Go并发模式：管道和显式取消

引言

Go并发原语使得构建流式数据管道，高效利用I/O和多核变得简单。这篇文章介绍了几个管道例子，重点指出在操作失败时的细微差别，并介绍了优雅处理失败的技术。

什么是管道？

Go没有正式的管道定义。管道只是众多并发程序的一类。一般的，一个管道就是一些列的由channel连接起来的阶段。每个阶段都有执行相同逻辑的goroutine。在每个阶段中，goroutine

从channel读取上游数据
在数据上执行一些操作，通常会产生新的数据
通过channel将数据发往下游

每个阶段都可以有任意个输入channel和输出channel，除了第一个和最有一个channel（只有输入channel或只有输出channel）。第一个步骤通常叫数据源或者生产者，最后一个叫做存储池或者消费者。

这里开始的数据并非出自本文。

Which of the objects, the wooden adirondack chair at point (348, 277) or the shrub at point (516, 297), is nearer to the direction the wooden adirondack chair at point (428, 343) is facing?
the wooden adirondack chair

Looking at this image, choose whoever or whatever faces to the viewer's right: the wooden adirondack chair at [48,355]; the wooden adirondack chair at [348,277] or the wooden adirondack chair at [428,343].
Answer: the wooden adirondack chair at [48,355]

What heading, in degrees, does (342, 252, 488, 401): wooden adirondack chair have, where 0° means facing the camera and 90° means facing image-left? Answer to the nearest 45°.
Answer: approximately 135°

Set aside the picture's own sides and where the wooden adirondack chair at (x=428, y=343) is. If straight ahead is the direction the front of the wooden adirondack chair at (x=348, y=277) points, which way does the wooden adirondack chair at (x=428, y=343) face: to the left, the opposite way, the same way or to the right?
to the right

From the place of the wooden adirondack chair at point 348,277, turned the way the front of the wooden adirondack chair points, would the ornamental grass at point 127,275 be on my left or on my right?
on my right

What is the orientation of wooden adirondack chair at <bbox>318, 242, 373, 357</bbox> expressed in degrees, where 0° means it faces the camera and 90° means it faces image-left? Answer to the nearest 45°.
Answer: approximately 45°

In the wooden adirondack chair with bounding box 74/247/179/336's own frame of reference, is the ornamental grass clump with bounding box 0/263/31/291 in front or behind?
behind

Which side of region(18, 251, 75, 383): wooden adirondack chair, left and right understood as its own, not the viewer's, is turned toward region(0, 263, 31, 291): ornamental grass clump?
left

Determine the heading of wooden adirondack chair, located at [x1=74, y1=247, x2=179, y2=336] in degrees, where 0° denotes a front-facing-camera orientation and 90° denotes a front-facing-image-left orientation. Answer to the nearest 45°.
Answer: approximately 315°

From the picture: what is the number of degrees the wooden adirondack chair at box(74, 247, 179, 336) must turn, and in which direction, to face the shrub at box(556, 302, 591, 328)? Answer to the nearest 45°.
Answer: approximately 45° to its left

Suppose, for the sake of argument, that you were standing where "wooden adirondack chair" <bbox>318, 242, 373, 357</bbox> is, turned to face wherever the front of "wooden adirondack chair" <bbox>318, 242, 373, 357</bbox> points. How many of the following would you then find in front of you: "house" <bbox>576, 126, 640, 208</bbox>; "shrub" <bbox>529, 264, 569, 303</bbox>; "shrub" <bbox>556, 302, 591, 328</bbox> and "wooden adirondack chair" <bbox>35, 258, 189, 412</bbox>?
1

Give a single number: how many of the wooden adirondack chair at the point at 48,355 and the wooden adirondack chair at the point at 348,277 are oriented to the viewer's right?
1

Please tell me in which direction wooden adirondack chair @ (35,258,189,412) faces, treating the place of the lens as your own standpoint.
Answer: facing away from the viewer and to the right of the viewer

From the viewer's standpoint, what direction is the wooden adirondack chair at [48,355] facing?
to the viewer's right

我们先从一个简单的管道例子来解释这些概念和技术，稍后我们会介绍一个更为复杂的例子。

数字的平方

假设管道有三个阶段。

第一步，gen函数,是一个将数字列表转换到一个channel中的函数。Gen函数启动了一个goroutine，将数字发送到channel，并在所有数字都发送完后关闭channel。

 
 
  
  func gen(nums ...int) <-chan int { 
  
      out := make(chan int) 
  
      go func() { 
  
          for _, n := range nums { 
  
              out <- n 
  
          } 
  
          close(out) 
  
      }() 
  
      return out 
  
  }

第二个阶段，sq，从上面的channel接收数字，并返回一个包含所有收到数字的平方的channel。在上游channel关闭后，这个阶段已经往下游发送完所有的结果，然后关闭输出channel：

  
 
   
  func sq(in <-chan int) <-chan int { 
   
      out := make(chan int) 
   
      go func() { 
   
          for n := range in { 
   
              out <- n * n 
   
          } 
   
          close(out) 
   
      }() 
   
      return out 
   
  }

main函数建立这个管道，并执行第一个阶段，从第二个阶段接收结果并逐个打印，直到channel被关闭。

 
 
  
  func main() { 
  
      // Set up the pipeline. 
  
      c := gen(2, 3) 
  
      out := sq(c) 
  
    
  
      // Consume the output. 
  
      fmt.Println(<-out) // 4 
  
      fmt.Println(<-out) // 9 
  
  }

因为sq对输入channel和输出channel拥有相同的类型，我们可以任意次的组合他们。我们也可以像其他阶段一样，将main函数重写成一个循环遍历。

 
 
  
  func main() { 
  
      // Set up the pipeline and consume the output. 
  
      for n := range sq(sq(gen(2, 3))) { 
  
          fmt.Println(n) // 16 then 81 
  
      } 
  
  }

扇出扇入（Fan-out, fan-in）

多个函数可以从同一个channel读取数据，直到这个channel关闭，这叫扇出。这是一种多个工作实例分布式地协作以并行利用CPU和I/O的方式。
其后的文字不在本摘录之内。